A city that doesn’t believe in magic. Bloodthirsty weredragons. Good thing this reckless playboy has superpowers…
It’s been said that monsters cry when a good man goes to war. But they should run screaming like little school girls when that man is secretly a wizard, and maybe not necessarily good…
Nate Temple’s all-consuming quest to avenge his parents is temporarily put on hold when shape-shifting dragons invade St. Louis. And perhaps cow-tipping the Minotaur for answers might not have been Nate’s smartest opening move, because now every flavor of supernatural thug from our childhood nightmares is gunning for him. Nate learns that the only way to save his city from these creatures is to murder his best friend…
Nate’s choice will throw the world and his own conscience into cataclysmic chaos: avenge his parents or become a murderer to save his city. Because to do either, he’s going to have to show the world that magic is very, very real, and that monsters are very, very hungry… To survive, he might just need to take a page from the book, How to Win Friends and Influence Monsters.
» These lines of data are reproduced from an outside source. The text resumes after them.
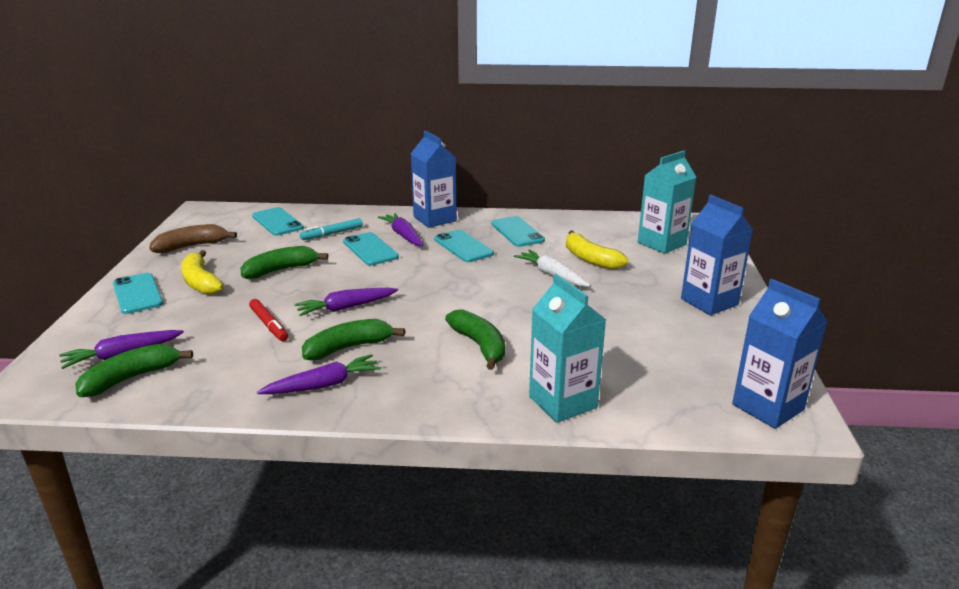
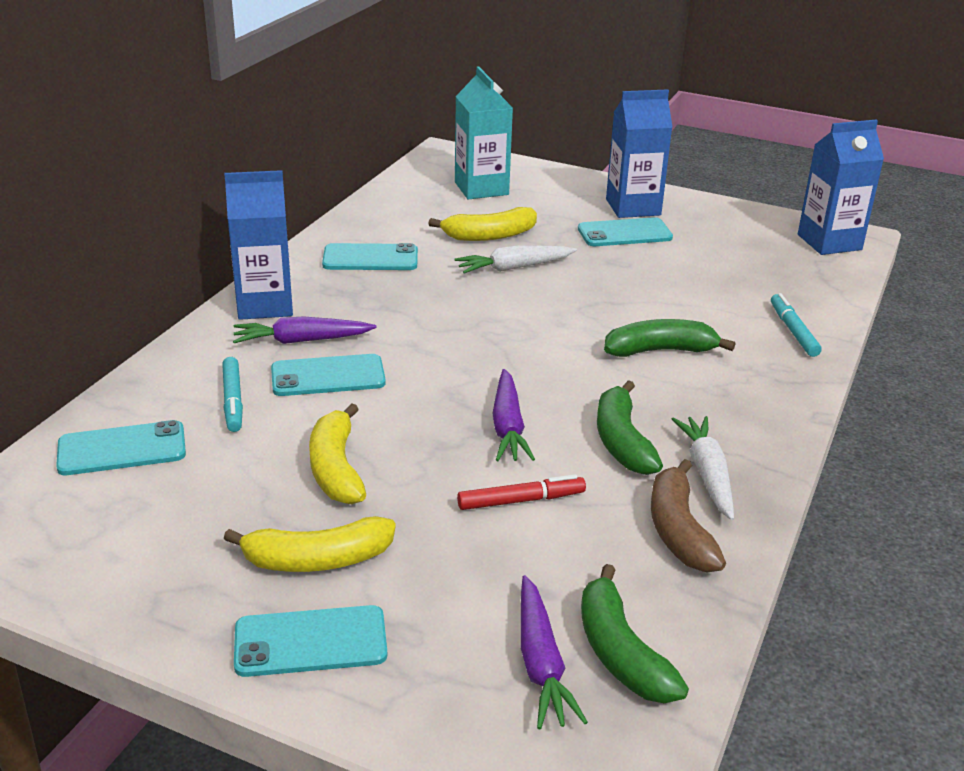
camera: 70 degrees left, 5 degrees up
brown banana [149,224,237,253] -> brown banana moved to [651,459,726,572]
green banana [241,246,328,279] -> yellow banana [309,403,366,504]
purple carrot [257,354,381,394] -> white carrot [672,416,734,520]
turquoise phone [434,230,494,262] -> turquoise phone moved to [578,217,673,246]
turquoise carton [529,274,606,423] -> turquoise marker [771,293,822,357]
Welcome to a world where myths and legends are real and live alongside normal, everyday people. Though, of course they don’t know it. That knowledge resides with wizards and other magical folk.
Nate Temple is not only a wizard, he’s extremely wealthy. Inheriting everything after his parents’ untimely death changed nothing in his mind. He wasn’t interested in the family company. His love is his bookstore, Plato’s Cave. He specializes in rare printings of the classics and hunting down rare books for his more special clients. This reputation landed Nate in a whole heap of trouble.
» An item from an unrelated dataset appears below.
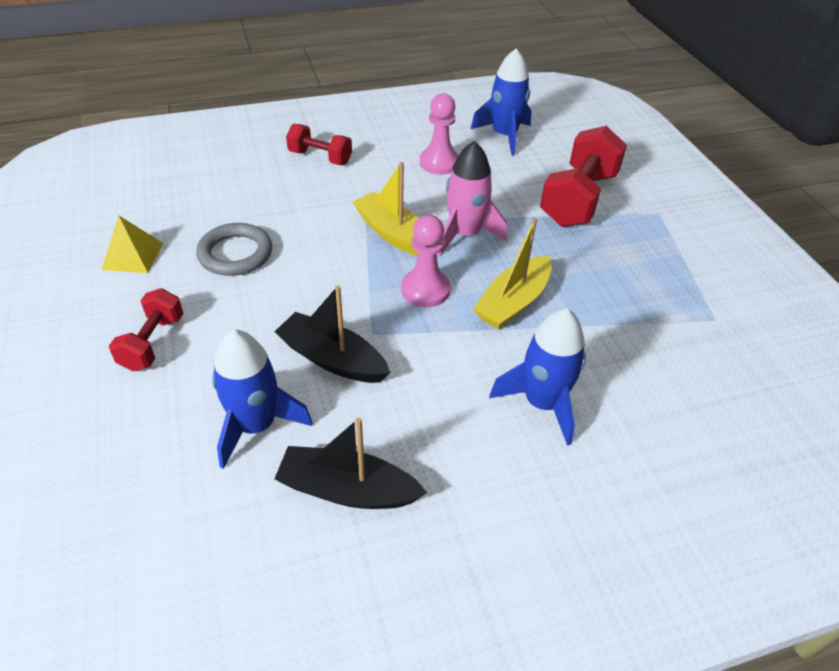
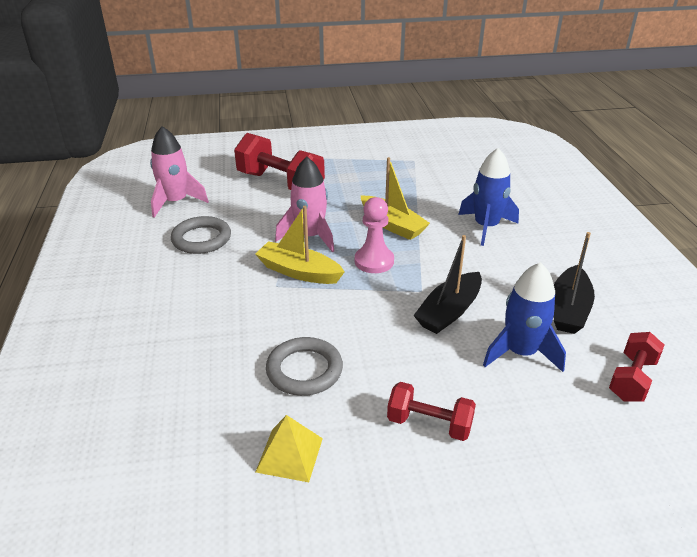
camera: 80 degrees left, 10 degrees down
red dumbbell [286,124,352,165] -> red dumbbell moved to [609,332,664,401]
yellow boat [353,162,419,256] -> yellow boat turned 60 degrees clockwise [255,206,345,284]
pink pawn [420,93,459,175] -> grey ring [171,216,231,254]
blue rocket [471,48,531,156] -> pink rocket [150,126,209,218]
The entire book starts off with an unusual and amusing cow tipping. Of course Nate decided to cow tip the Minotaur, a legend from Greek mythology, but it seemed like a good idea at the time. That seems to govern Nate’s reaction to everything. He rarely seems to think things through before acting on them.
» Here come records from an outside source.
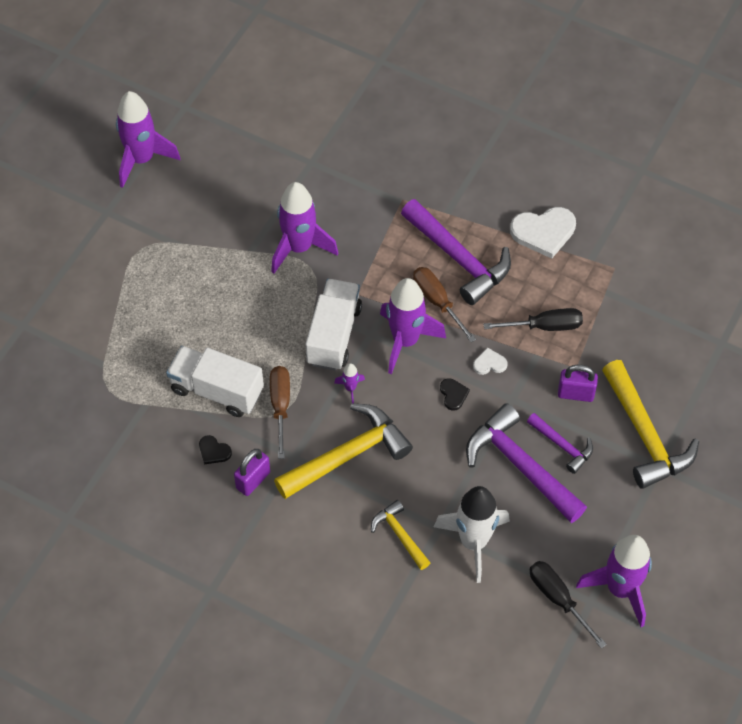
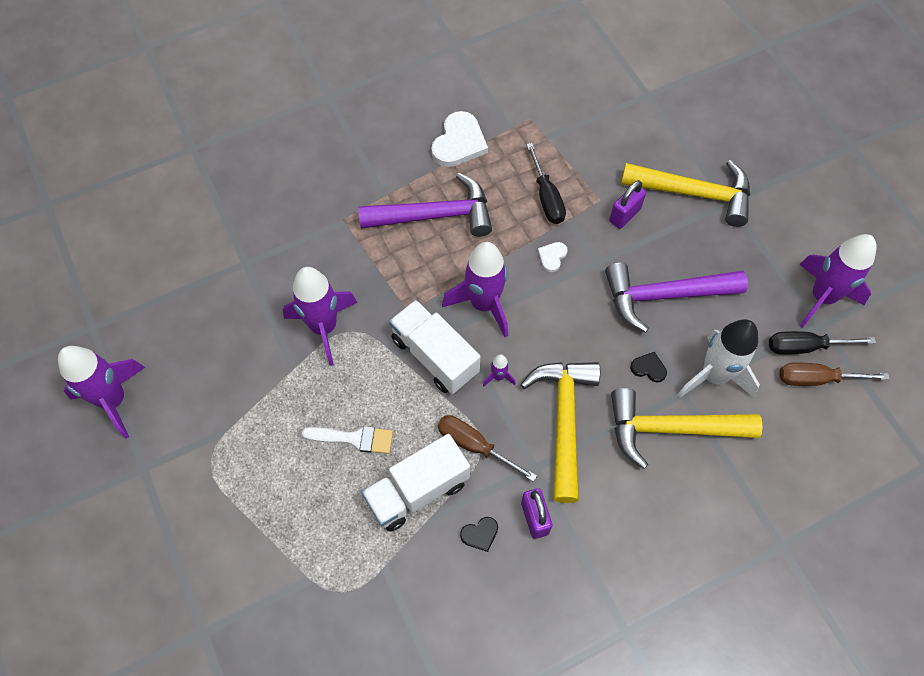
camera: 55 degrees left, 5 degrees up
yellow hammer [371,500,431,570] -> yellow hammer [611,388,763,469], size x1.86
brown screwdriver [413,267,476,342] -> brown screwdriver moved to [779,362,890,386]
black heart [440,378,470,411] -> black heart moved to [630,352,667,383]
black screwdriver [484,308,583,331] -> black screwdriver turned 135 degrees clockwise [526,143,566,224]
purple hammer [527,413,593,474] -> none
none -> white brush [302,426,393,454]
While Nate is well-read and knowledgeable, something that comes across in an interesting choice of words that had me reaching for the dictionary, he also likes to curse. A lot. I found it a rather bizarre combination.
The entire book takes place over a span of three days. During this time, Nate has to deal with monsters chasing him, along with the small snippets that fall into place regarding his parents. The book itself seemed to have almost a breathless stumbling quality to it. Even though the writing is fast paced, there are enough moments of downtime that give the reader time to breathe.
There seemed to be a decent amount of humor sprinkled throughout the book. I say ‘seemed to’ because it wasn’t a style of humor I particularly found funny. However, everyone has their own sense of humor. The free preview definitely gives you a good idea of what it’s like.
The most unfortunate thing about the book is I figured out what was happening fairly early on. I can’t say that I was surprised by anything that happened. However, I did continue reading it through to the end. I found the writing enjoyable, though I felt the snippets about his parents seemed to almost intrude on the other narrative. Besides that, I could easily see it being enjoyed by readers who like Urban Fantasy.
All in all, Obsidian Son is a fun, fast paced ride that will keep you turning the pages.